Exercise instructions:
Format the text lines of the listing below as a Markdown table with two columns, Row and Text, numbering the rows in order. Skip blank lines and leave the pictures out.
(Beginning of Dataset excerpts)
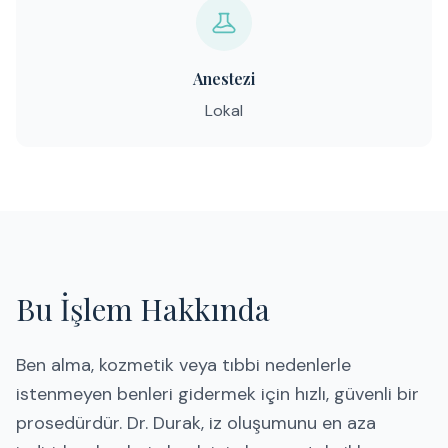
Anestezi
Lokal
Bu İşlem Hakkında
Ben alma, kozmetik veya tıbbi nedenlerle
istenmeyen benleri gidermek için hızlı, güvenli bir
prosedürdür. Dr. Durak, iz oluşumunu en aza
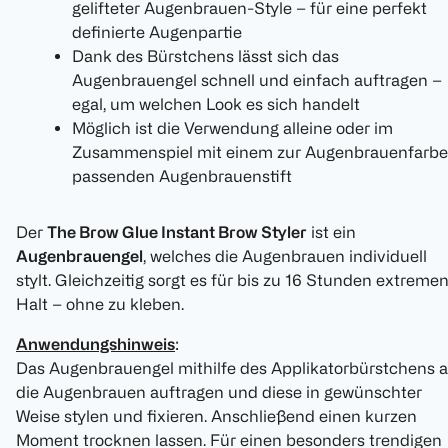
gelifteter Augenbrauen-Style – für eine perfekt
definierte Augenpartie
Dank des Bürstchens lässt sich das
Augenbrauengel schnell und einfach auftragen –
egal, um welchen Look es sich handelt
Möglich ist die Verwendung alleine oder im
Zusammenspiel mit einem zur Augenbrauenfarbe
passenden Augenbrauenstift
Der
The Brow Glue Instant Brow Styler
ist ein
Augenbrauengel
, welches die Augenbrauen individuell
stylt. Gleichzeitig sorgt es für bis zu 16 Stunden extreme
Halt – ohne zu kleben.
Anwendungshinweis
:
Das Augenbrauengel mithilfe des Applikatorbürstchens a
die Augenbrauen auftragen und diese in gewünschter
Weise stylen und fixieren. Anschließend einen kurzen
Moment trocknen lassen. Für einen besonders trendigen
(End of Dataset excerpts)
Written reply:
| Row | Text |
|---|---|
| 1 | Anestezi |
| 2 | Lokal |
| 3 | Bu İşlem Hakkında |
| 4 | Ben alma, kozmetik veya tıbbi nedenlerle |
| 5 | istenmeyen benleri gidermek için hızlı, güvenli bir |
| 6 | prosedürdür. Dr. Durak, iz oluşumunu en aza |
| 7 | gelifteter Augenbrauen-Style – für eine perfekt |
| 8 | definierte Augenpartie |
| 9 | Dank des Bürstchens lässt sich das |
| 10 | Augenbrauengel schnell und einfach auftragen – |
| 11 | egal, um welchen Look es sich handelt |
| 12 | Möglich ist die Verwendung alleine oder im |
| 13 | Zusammenspiel mit einem zur Augenbrauenfarbe |
| 14 | passenden Augenbrauenstift |
| 15 | Der |
| 16 | The Brow Glue Instant Brow Styler |
| 17 | ist ein |
| 18 | Augenbrauengel |
| 19 | , welches die Augenbrauen individuell |
| 20 | stylt. Gleichzeitig sorgt es für bis zu 16 Stunden extreme |
| 21 | Halt – ohne zu kleben. |
| 22 | Anwendungshinweis |
| 23 | : |
| 24 | Das Augenbrauengel mithilfe des Applikatorbürstchens a |
| 25 | die Augenbrauen auftragen und diese in gewünschter |
| 26 | Weise stylen und fixieren. Anschließend einen kurzen |
| 27 | Moment trocknen lassen. Für einen besonders trendigen |